Who: Lane Halley, Cooper

Open talk: February 24, 2009

Registration-only workshop: February 25, 2009

This talk will be followed by a workshop on User Experience design. Seats are limited! Registration is now open. More info and registration.

Agile is very popular, and has produced successful products. However, even highly-functional Agile teams can fail because a successful product is more than just well-executed technology delivered on time. Many core Agile techniques (e.g. peer programming, integrated testing, refactoring) are focused on effective development. Often, Agile projects are staffed exclusively with people who write code. How does the Agile process best integrate the contributions of business stakeholders, and other team members? Even if there’s someone on the team who knows and represents the customer, what do you do when you have multiple customers? How do you know that your product will deliver a coherent user experience over time as it evolves? How do you balance feedback from team members and users so you can correctly prioritize and sequence user stories?

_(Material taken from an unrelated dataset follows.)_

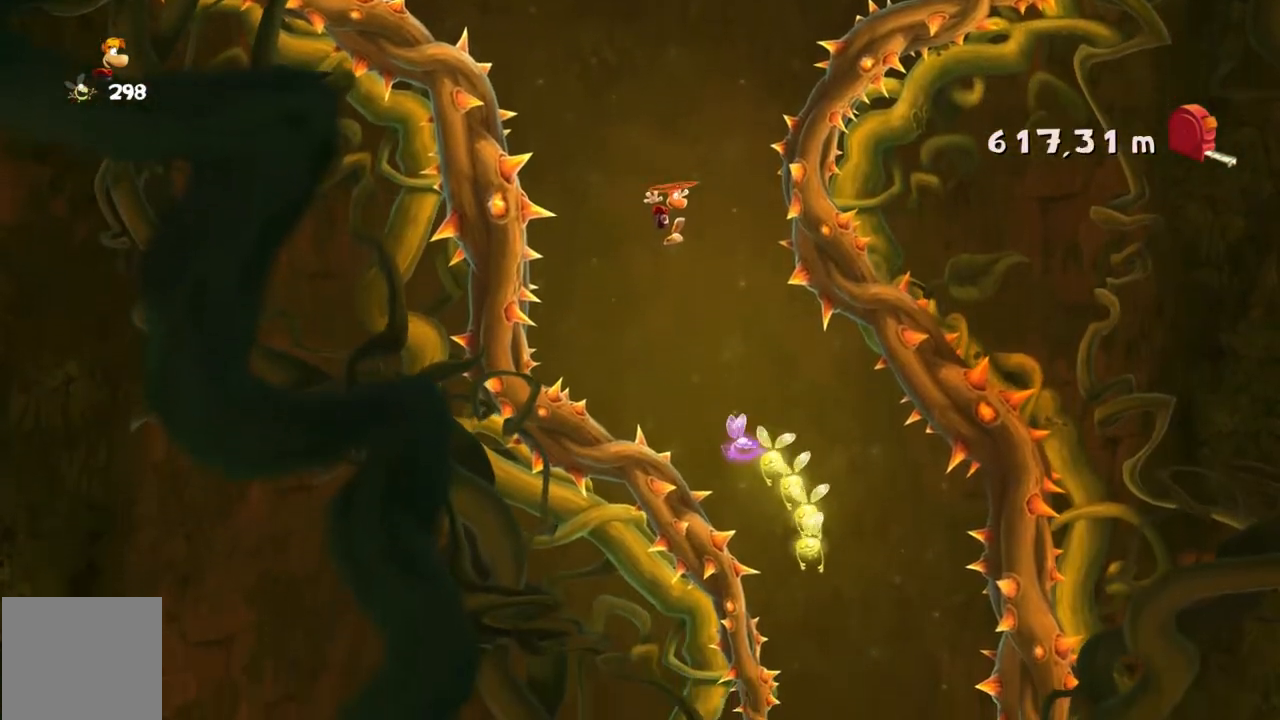
{"buttons": [], "left_stick": "right", "events": [[100, "left_stick", "right"]]}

In this talk, Lane will draw on her experience with Agile teams to share how user experience design methods contribute to Agile projects and how UE activities can be coordinated with Agile development activities.

Speaker Bio

Lane Halley is a Principal Design Consultant with Cooper in San Francisco, CA. Her career spans the formative years of the interaction design profession. Prior to joining Cooper in 1997, Lane worked in marketing, training development, technical account management and product management roles at SSC, Microsoft, Mindscape and SenSage. While at Cooper, she has helped companies ranging from start-ups to large corporations create compelling design solutions for enterprise and consumer applications, websites and devices and is a popular teacher of CooperU courses. Lane believes that interaction design is a bridge between product management and development, and that user experience design informs and enhances Agile product development.